#### ACTION ITEM:
The answer must be every line of the records below that holds the word "impact".

-- Opening Marker --

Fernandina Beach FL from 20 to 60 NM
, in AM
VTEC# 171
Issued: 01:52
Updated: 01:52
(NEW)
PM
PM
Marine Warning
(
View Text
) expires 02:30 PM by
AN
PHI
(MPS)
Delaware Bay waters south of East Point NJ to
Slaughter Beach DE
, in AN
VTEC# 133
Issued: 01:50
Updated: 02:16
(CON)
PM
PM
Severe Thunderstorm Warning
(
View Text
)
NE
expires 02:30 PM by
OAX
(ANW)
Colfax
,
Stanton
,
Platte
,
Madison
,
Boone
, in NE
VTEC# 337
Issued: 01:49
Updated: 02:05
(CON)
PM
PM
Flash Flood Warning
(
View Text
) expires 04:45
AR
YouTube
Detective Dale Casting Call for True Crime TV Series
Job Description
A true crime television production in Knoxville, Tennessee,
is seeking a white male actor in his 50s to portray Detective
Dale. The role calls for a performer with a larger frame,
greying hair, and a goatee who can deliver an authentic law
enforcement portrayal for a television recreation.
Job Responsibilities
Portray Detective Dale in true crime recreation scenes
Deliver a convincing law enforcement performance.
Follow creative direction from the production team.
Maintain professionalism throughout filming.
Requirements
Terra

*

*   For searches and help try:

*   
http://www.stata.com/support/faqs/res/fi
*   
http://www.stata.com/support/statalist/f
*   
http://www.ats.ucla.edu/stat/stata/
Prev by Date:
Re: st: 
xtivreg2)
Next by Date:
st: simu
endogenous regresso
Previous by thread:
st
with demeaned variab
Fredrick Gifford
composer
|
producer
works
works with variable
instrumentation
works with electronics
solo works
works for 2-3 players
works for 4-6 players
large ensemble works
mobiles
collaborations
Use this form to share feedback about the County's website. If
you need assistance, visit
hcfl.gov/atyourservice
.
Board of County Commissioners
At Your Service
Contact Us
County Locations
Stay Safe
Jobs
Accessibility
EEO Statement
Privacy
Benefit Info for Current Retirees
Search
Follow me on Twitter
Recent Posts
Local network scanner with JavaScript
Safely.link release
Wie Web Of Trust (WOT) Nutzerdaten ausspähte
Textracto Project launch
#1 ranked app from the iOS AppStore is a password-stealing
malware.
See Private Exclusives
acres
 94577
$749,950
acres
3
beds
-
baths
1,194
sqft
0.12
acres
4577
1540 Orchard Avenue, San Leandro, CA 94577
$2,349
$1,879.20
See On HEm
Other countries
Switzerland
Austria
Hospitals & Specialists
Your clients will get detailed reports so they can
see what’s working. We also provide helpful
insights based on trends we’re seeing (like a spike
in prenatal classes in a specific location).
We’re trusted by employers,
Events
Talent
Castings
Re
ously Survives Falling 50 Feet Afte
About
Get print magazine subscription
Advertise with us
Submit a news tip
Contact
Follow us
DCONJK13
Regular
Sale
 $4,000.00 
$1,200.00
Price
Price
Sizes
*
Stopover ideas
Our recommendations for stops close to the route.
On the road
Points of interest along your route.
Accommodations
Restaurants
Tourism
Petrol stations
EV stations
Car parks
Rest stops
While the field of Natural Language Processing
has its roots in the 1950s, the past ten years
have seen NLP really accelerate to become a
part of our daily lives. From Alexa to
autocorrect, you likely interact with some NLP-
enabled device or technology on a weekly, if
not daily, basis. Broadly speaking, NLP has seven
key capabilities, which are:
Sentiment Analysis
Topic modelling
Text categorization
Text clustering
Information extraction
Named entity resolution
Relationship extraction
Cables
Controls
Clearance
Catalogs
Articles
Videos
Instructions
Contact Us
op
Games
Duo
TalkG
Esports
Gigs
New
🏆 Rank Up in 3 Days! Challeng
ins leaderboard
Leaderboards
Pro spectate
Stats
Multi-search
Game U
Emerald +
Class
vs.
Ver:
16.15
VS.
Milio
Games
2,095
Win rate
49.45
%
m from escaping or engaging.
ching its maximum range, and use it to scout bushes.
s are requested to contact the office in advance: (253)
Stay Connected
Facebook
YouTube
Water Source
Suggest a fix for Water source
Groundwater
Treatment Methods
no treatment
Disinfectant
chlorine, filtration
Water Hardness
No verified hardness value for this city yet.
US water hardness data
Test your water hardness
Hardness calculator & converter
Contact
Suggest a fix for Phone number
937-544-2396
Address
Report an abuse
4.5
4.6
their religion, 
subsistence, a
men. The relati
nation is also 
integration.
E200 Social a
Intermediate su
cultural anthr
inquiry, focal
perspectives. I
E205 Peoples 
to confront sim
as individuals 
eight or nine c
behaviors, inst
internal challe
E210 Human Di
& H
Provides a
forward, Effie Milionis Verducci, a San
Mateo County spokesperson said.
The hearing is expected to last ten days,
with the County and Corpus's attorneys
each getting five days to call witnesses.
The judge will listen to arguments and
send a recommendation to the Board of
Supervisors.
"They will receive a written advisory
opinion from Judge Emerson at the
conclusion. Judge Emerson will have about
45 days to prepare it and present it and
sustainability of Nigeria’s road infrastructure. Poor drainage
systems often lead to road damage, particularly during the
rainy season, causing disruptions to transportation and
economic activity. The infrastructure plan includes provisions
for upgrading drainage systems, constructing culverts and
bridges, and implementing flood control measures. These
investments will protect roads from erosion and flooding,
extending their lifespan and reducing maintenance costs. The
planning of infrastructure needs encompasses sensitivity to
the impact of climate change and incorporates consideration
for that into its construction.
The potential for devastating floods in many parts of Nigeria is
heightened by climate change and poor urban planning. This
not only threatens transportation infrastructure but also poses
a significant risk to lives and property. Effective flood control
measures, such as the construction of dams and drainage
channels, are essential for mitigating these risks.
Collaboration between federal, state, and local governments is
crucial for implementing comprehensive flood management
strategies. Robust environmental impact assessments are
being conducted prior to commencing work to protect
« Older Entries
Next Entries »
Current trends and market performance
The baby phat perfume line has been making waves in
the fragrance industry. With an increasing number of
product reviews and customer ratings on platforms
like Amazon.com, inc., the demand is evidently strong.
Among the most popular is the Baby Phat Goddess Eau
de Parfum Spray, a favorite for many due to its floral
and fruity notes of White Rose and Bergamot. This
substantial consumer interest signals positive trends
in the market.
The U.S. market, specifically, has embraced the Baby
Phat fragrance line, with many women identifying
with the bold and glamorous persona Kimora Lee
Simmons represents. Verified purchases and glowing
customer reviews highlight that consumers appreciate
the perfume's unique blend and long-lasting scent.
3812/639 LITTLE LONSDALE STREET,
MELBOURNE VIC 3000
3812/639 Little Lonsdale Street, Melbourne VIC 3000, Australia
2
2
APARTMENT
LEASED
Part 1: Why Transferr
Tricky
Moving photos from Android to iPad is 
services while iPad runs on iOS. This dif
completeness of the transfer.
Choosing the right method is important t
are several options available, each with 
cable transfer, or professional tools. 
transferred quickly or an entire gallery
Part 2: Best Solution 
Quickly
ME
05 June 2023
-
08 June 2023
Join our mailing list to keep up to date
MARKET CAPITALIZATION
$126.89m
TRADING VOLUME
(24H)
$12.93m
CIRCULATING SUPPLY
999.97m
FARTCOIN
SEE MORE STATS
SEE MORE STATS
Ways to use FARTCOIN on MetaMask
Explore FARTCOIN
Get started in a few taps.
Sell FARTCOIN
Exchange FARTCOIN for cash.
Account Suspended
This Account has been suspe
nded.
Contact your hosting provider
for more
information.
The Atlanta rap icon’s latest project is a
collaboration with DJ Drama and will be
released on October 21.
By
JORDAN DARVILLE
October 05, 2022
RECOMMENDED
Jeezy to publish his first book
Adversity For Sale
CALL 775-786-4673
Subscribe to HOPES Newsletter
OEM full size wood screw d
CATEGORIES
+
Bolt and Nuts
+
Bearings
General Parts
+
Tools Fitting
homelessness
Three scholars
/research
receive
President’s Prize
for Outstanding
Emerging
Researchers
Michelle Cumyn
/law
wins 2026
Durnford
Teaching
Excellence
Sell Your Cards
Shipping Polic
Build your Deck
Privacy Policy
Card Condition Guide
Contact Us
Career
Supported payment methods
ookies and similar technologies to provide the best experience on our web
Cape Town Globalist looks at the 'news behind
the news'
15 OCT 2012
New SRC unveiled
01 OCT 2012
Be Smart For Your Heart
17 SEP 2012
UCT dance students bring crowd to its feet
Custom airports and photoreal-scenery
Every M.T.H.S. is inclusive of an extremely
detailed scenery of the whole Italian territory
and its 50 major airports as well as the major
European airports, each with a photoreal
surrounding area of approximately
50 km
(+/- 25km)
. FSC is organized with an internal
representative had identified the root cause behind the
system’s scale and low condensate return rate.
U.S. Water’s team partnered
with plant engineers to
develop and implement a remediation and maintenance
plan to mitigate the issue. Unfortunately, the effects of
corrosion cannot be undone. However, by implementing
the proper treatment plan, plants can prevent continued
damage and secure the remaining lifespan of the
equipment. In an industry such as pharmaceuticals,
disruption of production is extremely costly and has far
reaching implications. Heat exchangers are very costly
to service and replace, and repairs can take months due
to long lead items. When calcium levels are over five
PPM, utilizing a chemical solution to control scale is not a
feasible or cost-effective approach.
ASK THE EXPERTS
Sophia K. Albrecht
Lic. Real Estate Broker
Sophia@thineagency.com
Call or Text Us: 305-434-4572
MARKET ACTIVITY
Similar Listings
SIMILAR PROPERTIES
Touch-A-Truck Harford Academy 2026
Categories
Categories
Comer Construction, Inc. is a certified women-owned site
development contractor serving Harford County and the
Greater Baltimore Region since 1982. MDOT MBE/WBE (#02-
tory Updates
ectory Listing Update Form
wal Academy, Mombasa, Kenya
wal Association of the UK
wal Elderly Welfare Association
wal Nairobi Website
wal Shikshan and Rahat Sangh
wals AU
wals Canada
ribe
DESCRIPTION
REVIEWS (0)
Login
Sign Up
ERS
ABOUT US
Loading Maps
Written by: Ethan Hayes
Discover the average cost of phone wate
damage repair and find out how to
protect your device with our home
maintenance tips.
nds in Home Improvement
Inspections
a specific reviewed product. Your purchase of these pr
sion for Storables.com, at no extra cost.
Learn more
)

-- Closing Marker --

#### TASK ANSWER:
the impact of climate change and incorporates consideration
strategies. Robust environmental impact assessments are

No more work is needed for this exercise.